Wednesday, March 7, 2007

Tuesday

My Tuesday was not the stuff dreams are made of.
I was at my dentist’s office at 8 am, left at 1030; went to an oral surgeon’s office - was there for an hour, then back to my dentist’s office for another hour.

Ouch.

OUCH.

OUCH.

In the waiting room at the surgeon’s office I found a couple of worried looking mothers and an elderly man, also a little worried looking. Just as I got settled with a glossy magazine with some kind of sinful dessert thing on the cover, the assistant poked her head out and called for the elderly man.

Moments later an elderly lady came out and sat down next to me. She was barely settled when the girl behind the counter opened the window and addressed her, stating that her husband was concerned that she might want some water. The lady responded that yes she would like some water and caught me smiling at her. She asked me if I wanted some water too. I laughed and said No, I was fine, just thought how nice it was that her husband was worried about her being thirsty. She smiled at me and said

“Honey, that’s why I married him, he never forgets the little things”.

She got just far enough into her story for me to learn her and her husband visited Cary just after their wedding in 1961, and decided Cary was too much of a one horse town for them. As much as that amused me, knowing Cary as it is now, it's her other statement that has stayed with me all day.

The little things.

I know less than a little bit about the art of maintaining long term relationships – I’ll freely admit. Perhaps this is oversimplification. Perhaps this is just something you say to the girl in the surgeon’s waiting room reading the banana pudding recipe. I’m going to like it, no matter what the truth is. For today, I want to be naïve enough to blindly accept that maybe after 46 years of marriage it really is about making sure your wife has a glass of water, because you had a long car drive early in the morning before your doctor’s appointments.

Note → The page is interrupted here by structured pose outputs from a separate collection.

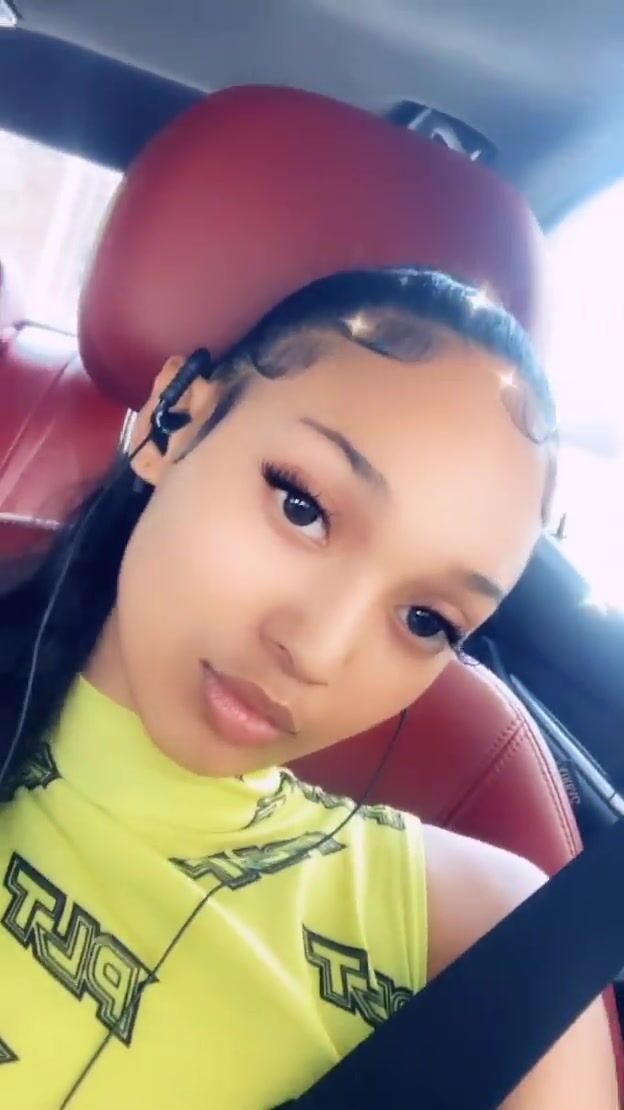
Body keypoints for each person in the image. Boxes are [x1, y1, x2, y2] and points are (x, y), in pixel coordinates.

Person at [0, 268, 616, 1107]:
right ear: (176, 421)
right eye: (302, 508)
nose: (317, 651)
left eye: (426, 620)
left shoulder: (487, 940)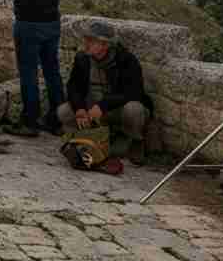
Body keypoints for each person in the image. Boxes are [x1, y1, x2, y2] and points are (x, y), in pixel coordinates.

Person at [59, 21, 153, 165]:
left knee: (134, 109)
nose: (86, 43)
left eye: (91, 40)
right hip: (91, 110)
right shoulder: (82, 58)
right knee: (64, 111)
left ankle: (135, 141)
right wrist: (79, 108)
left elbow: (134, 92)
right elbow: (73, 86)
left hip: (116, 109)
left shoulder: (126, 60)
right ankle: (86, 139)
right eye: (86, 39)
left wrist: (103, 106)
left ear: (105, 45)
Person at [3, 0, 65, 137]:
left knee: (28, 73)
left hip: (29, 22)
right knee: (52, 71)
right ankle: (57, 120)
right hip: (52, 21)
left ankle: (30, 121)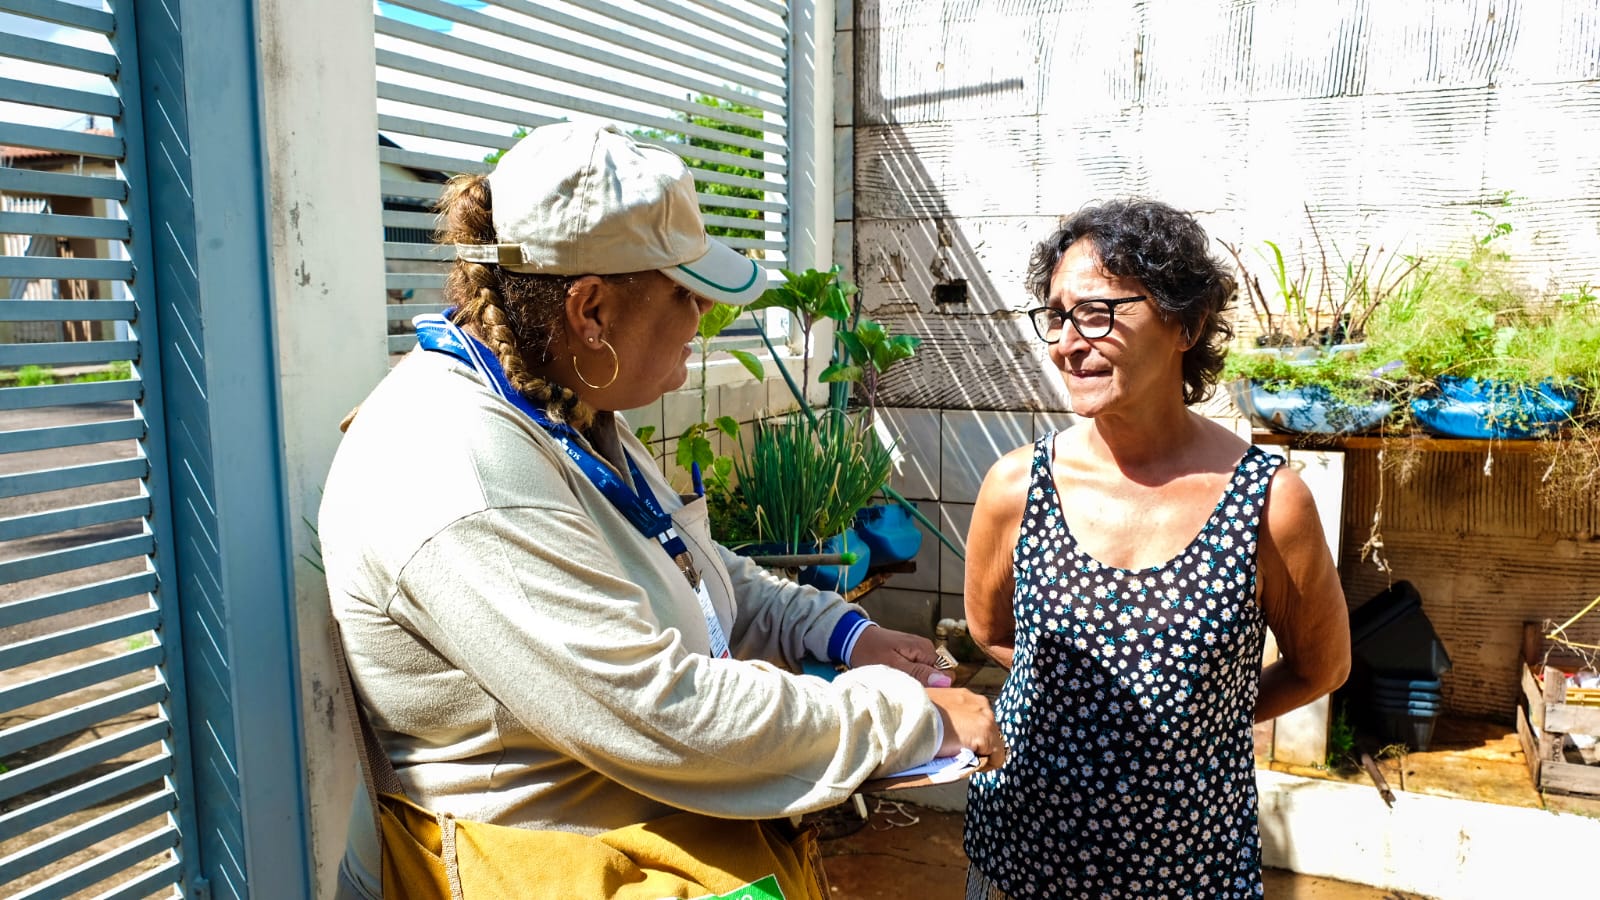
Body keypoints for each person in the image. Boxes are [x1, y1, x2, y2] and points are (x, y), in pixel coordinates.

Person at [320, 121, 1003, 898]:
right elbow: (658, 709)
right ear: (591, 310)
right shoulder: (458, 467)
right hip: (542, 868)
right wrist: (909, 720)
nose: (705, 317)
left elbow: (691, 565)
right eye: (687, 294)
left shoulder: (563, 409)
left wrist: (843, 634)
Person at [961, 199, 1350, 898]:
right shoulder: (1017, 487)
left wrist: (1194, 718)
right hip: (1023, 854)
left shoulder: (1267, 501)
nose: (1068, 342)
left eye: (1098, 312)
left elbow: (1321, 666)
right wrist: (1092, 709)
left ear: (1186, 323)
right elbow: (990, 632)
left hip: (1187, 865)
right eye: (1056, 316)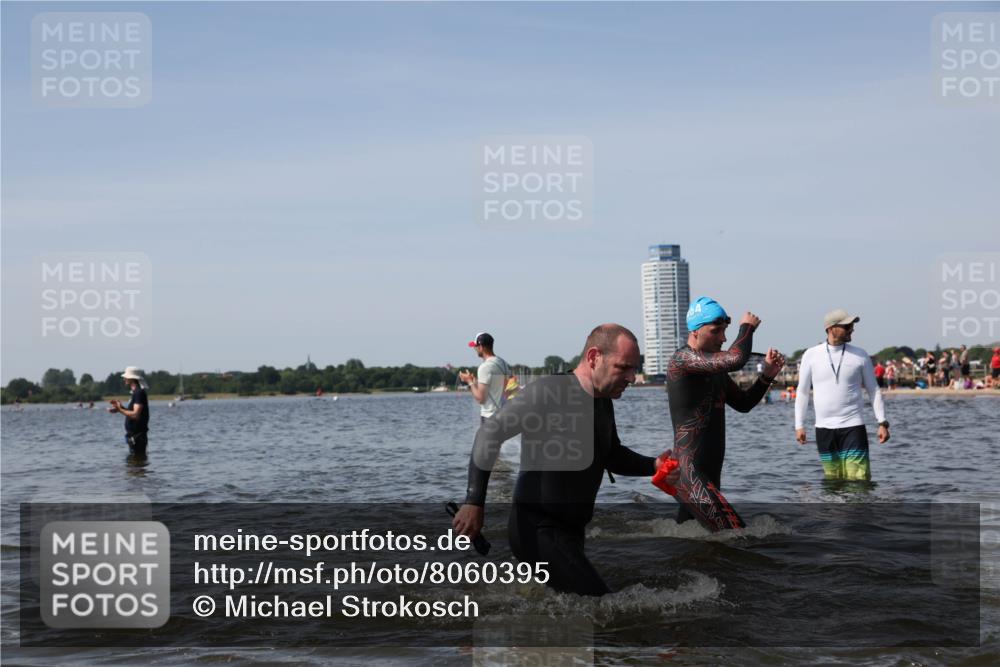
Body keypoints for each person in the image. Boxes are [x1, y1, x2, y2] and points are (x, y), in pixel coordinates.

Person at [451, 324, 679, 596]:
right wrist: (474, 502)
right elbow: (489, 433)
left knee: (573, 615)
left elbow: (612, 454)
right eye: (623, 367)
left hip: (571, 531)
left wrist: (653, 465)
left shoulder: (602, 400)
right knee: (602, 608)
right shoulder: (551, 391)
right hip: (538, 527)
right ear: (594, 357)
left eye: (634, 368)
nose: (632, 377)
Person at [666, 296, 785, 530]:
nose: (723, 338)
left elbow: (744, 403)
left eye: (725, 331)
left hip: (708, 476)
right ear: (695, 331)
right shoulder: (682, 360)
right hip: (689, 475)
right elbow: (736, 358)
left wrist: (767, 376)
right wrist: (747, 327)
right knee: (738, 538)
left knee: (697, 544)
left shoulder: (715, 371)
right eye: (716, 331)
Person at [794, 310, 888, 481]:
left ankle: (859, 509)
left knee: (858, 481)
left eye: (852, 325)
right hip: (823, 429)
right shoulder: (811, 355)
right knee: (833, 481)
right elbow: (802, 391)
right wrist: (799, 425)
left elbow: (873, 390)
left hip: (853, 426)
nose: (852, 329)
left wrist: (882, 422)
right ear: (831, 328)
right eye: (847, 326)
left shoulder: (861, 355)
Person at [458, 333, 512, 422]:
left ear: (481, 347)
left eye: (475, 346)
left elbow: (481, 399)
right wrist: (475, 382)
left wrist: (469, 382)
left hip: (490, 417)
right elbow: (497, 387)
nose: (475, 349)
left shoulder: (484, 367)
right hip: (503, 415)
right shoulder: (502, 362)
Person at [108, 366, 150, 457]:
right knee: (134, 467)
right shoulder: (136, 393)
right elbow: (133, 413)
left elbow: (135, 415)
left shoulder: (139, 393)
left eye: (126, 377)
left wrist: (120, 409)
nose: (124, 379)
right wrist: (119, 408)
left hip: (138, 438)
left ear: (132, 379)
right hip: (134, 437)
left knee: (136, 467)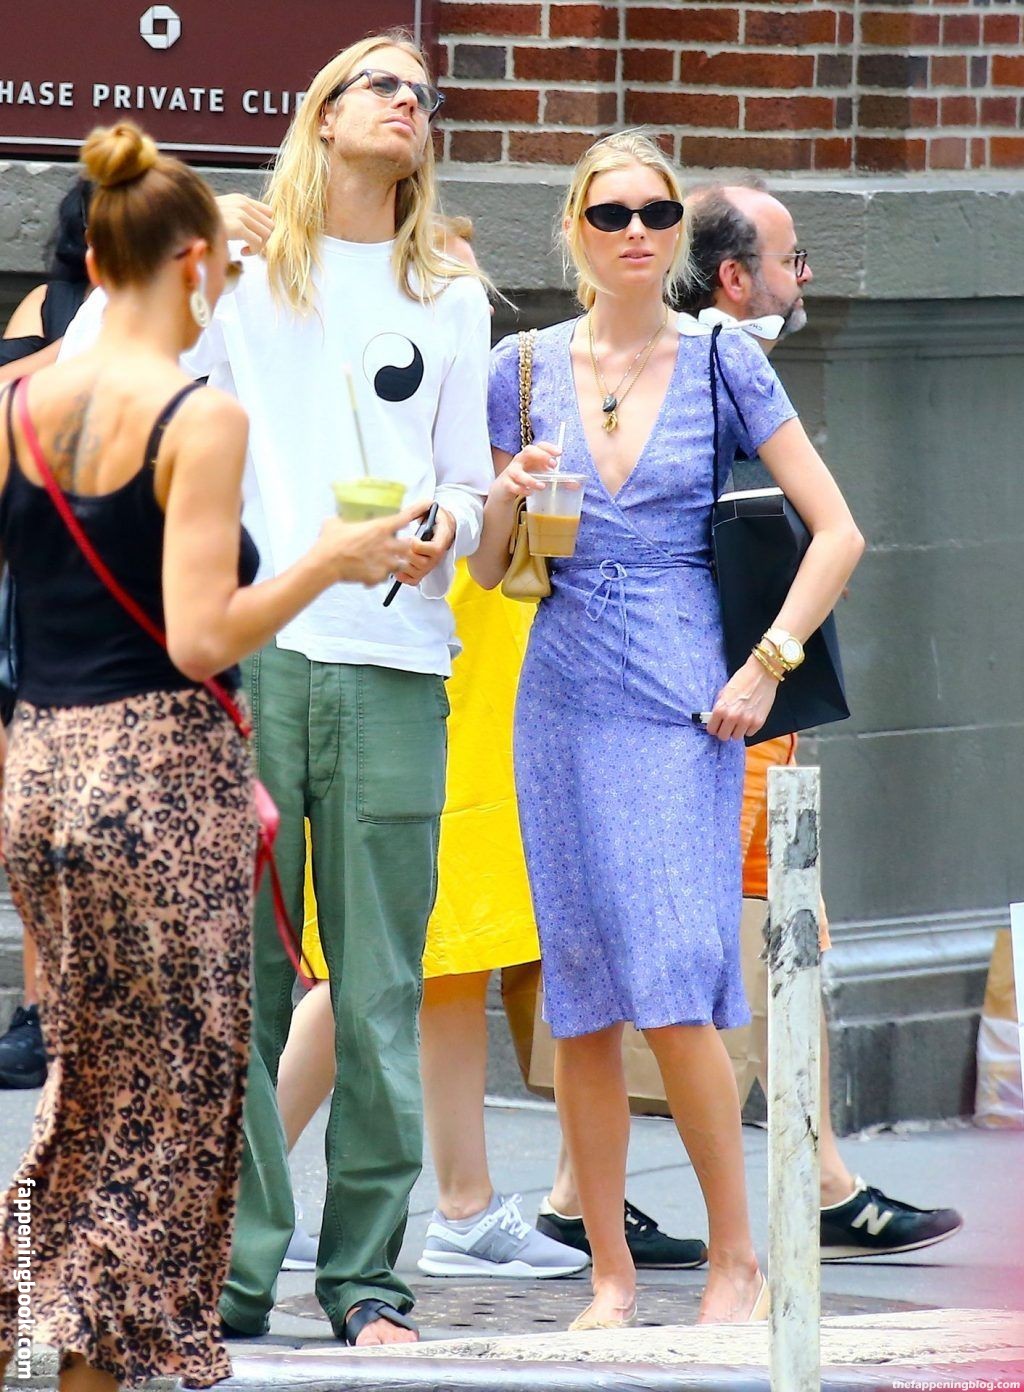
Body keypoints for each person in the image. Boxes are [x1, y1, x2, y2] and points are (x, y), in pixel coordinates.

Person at [61, 30, 494, 1347]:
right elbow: (93, 359)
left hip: (397, 659)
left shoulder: (449, 290)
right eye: (382, 83)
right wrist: (193, 247)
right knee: (227, 988)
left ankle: (365, 1279)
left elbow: (467, 479)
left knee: (377, 992)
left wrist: (449, 528)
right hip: (251, 654)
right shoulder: (239, 271)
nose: (409, 102)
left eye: (423, 91)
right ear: (322, 112)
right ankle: (234, 1268)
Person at [0, 121, 417, 1392]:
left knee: (87, 1080)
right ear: (190, 264)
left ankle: (51, 1316)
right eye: (221, 272)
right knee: (174, 1098)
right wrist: (327, 561)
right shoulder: (198, 414)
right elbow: (200, 636)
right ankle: (105, 1354)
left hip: (41, 765)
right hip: (157, 778)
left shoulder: (19, 398)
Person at [470, 130, 865, 1329]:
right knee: (581, 994)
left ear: (679, 234)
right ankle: (610, 1274)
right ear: (574, 231)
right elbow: (489, 574)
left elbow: (836, 532)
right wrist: (503, 498)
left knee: (674, 983)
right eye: (610, 214)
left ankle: (736, 1260)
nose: (634, 231)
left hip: (683, 694)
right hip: (560, 690)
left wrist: (766, 665)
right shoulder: (520, 370)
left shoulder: (720, 362)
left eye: (654, 213)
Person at [282, 213, 708, 1283]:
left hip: (491, 674)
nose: (458, 297)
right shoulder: (408, 379)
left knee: (447, 954)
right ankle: (239, 1190)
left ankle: (477, 1201)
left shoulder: (498, 371)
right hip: (443, 675)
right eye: (438, 275)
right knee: (390, 952)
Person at [681, 180, 963, 1259]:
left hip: (740, 704)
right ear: (733, 276)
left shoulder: (709, 362)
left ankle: (815, 1180)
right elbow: (832, 534)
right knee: (748, 940)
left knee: (766, 934)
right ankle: (815, 1183)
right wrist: (767, 665)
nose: (805, 279)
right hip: (722, 708)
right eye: (790, 260)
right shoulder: (715, 365)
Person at [0, 178, 94, 1090]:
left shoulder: (202, 311)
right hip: (46, 578)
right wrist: (90, 338)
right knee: (36, 817)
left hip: (146, 581)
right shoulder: (51, 306)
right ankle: (37, 1009)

I’ll go back to cynical and skeptical tomorrow. It can wait a day.

8 comments:

Roy said...

Makes sense. Most of the time, all that is going on are the little things, so, best to pay attention to them.

I think it's a form of courtesy. And courtesy I believe is the main thing after so many years.

carmilevy said...

I'll be naive right alongside you. I find comfort in the simple, little things that most everyone else ignores. I don't want to be in such a rush to get there that I forget why there matters in the first place.

Besides, I miss all the in-between moments - the ones between here and there - if I rush too much. Better to slow down and bring my wife water.

Anonymous said...

What a sweet story. I wonder if he has a brother? :D

kenju said...

That is so sweet. After 42 years of marriage, I can safely say that mr. kenju is like that 1/2 of the time.....LOL

Biff Spiffy said...

Wonderful account of a very cool concept.

There was a guy (John Lennon) once said "Life is what happens while you're busy making other plans."

Kindness and thoughtfulness are highly underrated and underpracticed. That's what makes it so special when you spot it.

tiff said...

I can say that the little things ARE important, as long as there's not an elephant in the room about to stomp all over them.

:>

I hope you're feeling better today!

rennratt said...

It IS mostly about the little things, to be honest.

But not the 'which way to hang the toilet paper' or 'put the seat up/down' kind.

It's about cleaning up after someone too sick to take care of themselves, carrying someone to bed mid-seizure, and yes - bringing them water.

Love is not in the grand gestures; it is in the day to day mundane that it shines its truest and its best.

Anonymous said...

I too hope you are feeling better after your trip to the dentist.